- Born: James Paschke November 21, 1950 (age 75) Rochester, Minnesota, U.S.
- Education: University of Minnesota Brown Institute
- Occupation: Sportscaster
- Years active: 1973–2021

= Jim Paschke =

American sportscaster (born 1950)

Jim Paschke (born November 21, 1950) is an American retired sportscaster. Paschke has handled play-by-play duties for a wide array of sports at all levels, but is most recognized for his work as the Milwaukee Brewers television announcer (1987–1991, 1995–1996), Big Ten football announcer, and was most recently the television voice of the Milwaukee Bucks (1986–2021).

A native of Rochester, Minnesota, Paschke began his broadcasting career in radio in Knoxville, Iowa, after attending the University of Minnesota and graduating from Brown Institute, in Minneapolis.

On April 15, 1987, television viewers and Milwaukee Brewers fans heard Paschke call the first no-hitter in franchise history.

In October 2007, Paschke was inducted into the Wisconsin Basketball Coaches Association Hall of Fame as a "Friend of Basketball."
He is an eight-time Chicago/Midwest regional Emmy Award winner. In 2013 Paschke was inducted into the National Academy of Television Arts and Sciences’ prestigious Silver Circle, an honor given to outstanding individuals who have devoted 25 years or more to the local television industry. Paschke was also inducted into the Milwaukee Press Club's Milwaukee Media Hall of Fame in 2014.

In 2018, Paschke was named recipient of the NBA's Todd Harris Spirit Award.

Paschke was the author of Paschketball, a video blog featured on the Milwaukee Bucks' website. "Paschketball" was coined by a young Bucks fan, Matt Gritzmacher.

While he didn't rely on stock signature calls for plays, Paschke was known for saying sometimes when the home crowd was roaring even louder, especially after a big win, "This place is up for grabs!"

In May 2021, Paschke announced his retirement from sportscasting at the conclusion of the 2020-21 NBA season. Paschke cited that the reason he was retiring was so he could spend more time with his family.

Paschke's last game as an announcer was game 4 of the Eastern Conference first-round, between the Bucks and the Miami Heat, on May 29, 2021. The Bucks won 120–103, sweeping the Heat and advancing to the conference semi-finals.

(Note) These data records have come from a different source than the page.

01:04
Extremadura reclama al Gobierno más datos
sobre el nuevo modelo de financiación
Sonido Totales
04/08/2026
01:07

The Bucks went on to win the NBA championship, defeating the Phoenix Suns in the 2021 NBA Finals, winning their first NBA championship since 1971. Paschke was unable to attend the Bucks' Finals-clinching win and the victory parade two days later, after testing positive for COVID-19. Bucks superstar Giannis Antetokounmpo honored Paschke's absence in the post-game press conference by wearing a special "Paschketball" t-shirt.

Paschke returned to Fiserv Forum as the pregame ceremony host for the Bucks' 2021 season opener, which included presentation of the Bucks' championship rings and championship banner. When Giannis Antetokounmpo was presented with his ring, Paschke took off his sport coat, revealing a t-shirt similar to the "Paschketball" shirt that Antetokounmpo wore after the Bucks won the NBA Championship, only with Giannis' face on it, instead of Paschke's.